**CONSIGNES**
[1] D'après le texte, à quelle loi le Cloud Act est-il comparé ?
[2] Reprenez le passage du texte qui commence par les mots « Nous sommes indépendants » et s'arrête après « environnement hautement sécurisé. », en remplaçant « Cloud Act » par « CLOUD Act ».

**TEXTE**
Vous annoncez votre indépendance par rapport aux groupes tels que IBM, Google ou Amazon. De quelle indépendance parlez-vous ?
Nous sommes indépendants financièrement, juridiquement et technologiquement : nous n’avons actuellement pas d’investisseurs extérieurs, c’est important en termes de sécurité. Nos solutions logicielles sont codées en interne sous la supervision de Philippe. On assure la sécurité « du code », de la totalité de la plate-forme, ainsi que la sécurité juridique, des accès et des pratiques.
Le Cloud Act est à notre avis un sujet d’une grande importance. À l’image du Patriot Act, né après les attentats du World Trade Center, le Cloud Act autorise l’accès aux données hébergées aux États-Unis, mais également sous certaines conditions sur le territoire européen. Nous apportons à nos clients un environnement hautement sécurisé.

**MATÉRIEL FOURNI**
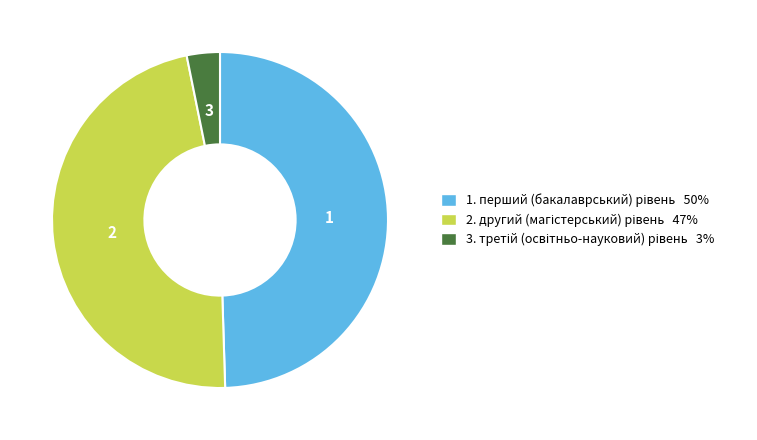

Is there any slice that represents more than half of the pie?

No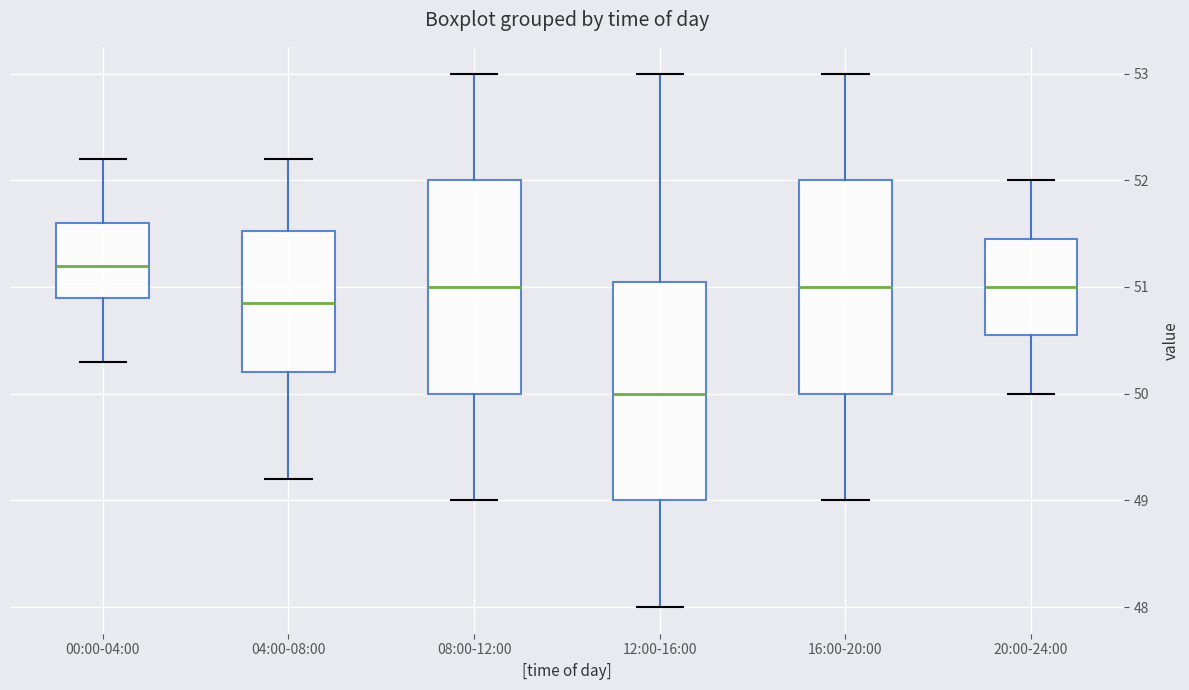

Reading left to right, transcribe this box plot: for each box, give where its median line is, the range the box spans, and where its two whiskers end, as read against the y-axis. The values are not printed on the chart, so give them approximately, as read against the axis.

00:00-04:00: median 51.2, box 50.9 to 51.6, whiskers 50.3 to 52.2
04:00-08:00: median 50.9, box 50.2 to 51.5, whiskers 49.2 to 52.2
08:00-12:00: median 51.0, box 50.0 to 52.0, whiskers 49.0 to 53.0
12:00-16:00: median 50.0, box 49.0 to 51.1, whiskers 48.0 to 53.0
16:00-20:00: median 51.0, box 50.0 to 52.0, whiskers 49.0 to 53.0
20:00-24:00: median 51.0, box 50.6 to 51.5, whiskers 50.0 to 52.0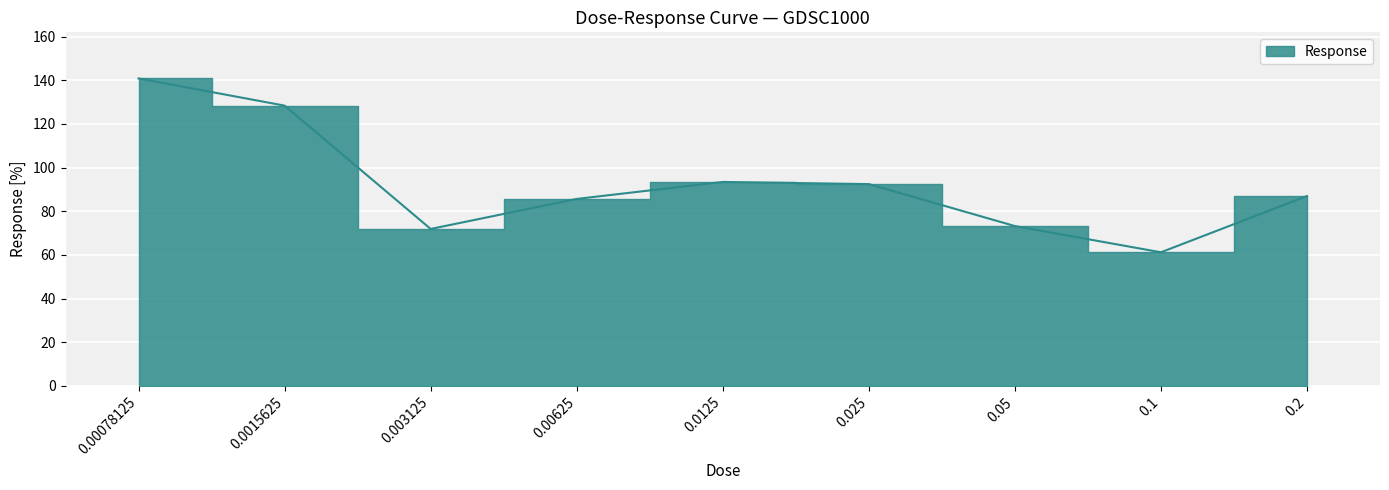

How many data points are less than 86?

4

**CORRIGÉ**
[1] Au Patriot Act.

[2]
Nous sommes indépendants financièrement, juridiquement et technologiquement : nous n’avons actuellement pas d’investisseurs extérieurs, c’est important en termes de sécurité. Nos solutions logicielles sont codées en interne sous la supervision de Philippe. On assure la sécurité « du code », de la totalité de la plate-forme, ainsi que la sécurité juridique, des accès et des pratiques.
Le CLOUD Act est à notre avis un sujet d’une grande importance. À l’image du Patriot Act, né après les attentats du World Trade Center, le CLOUD Act autorise l’accès aux données hébergées aux États-Unis, mais également sous certaines conditions sur le territoire européen. Nous apportons à nos clients un environnement hautement sécurisé.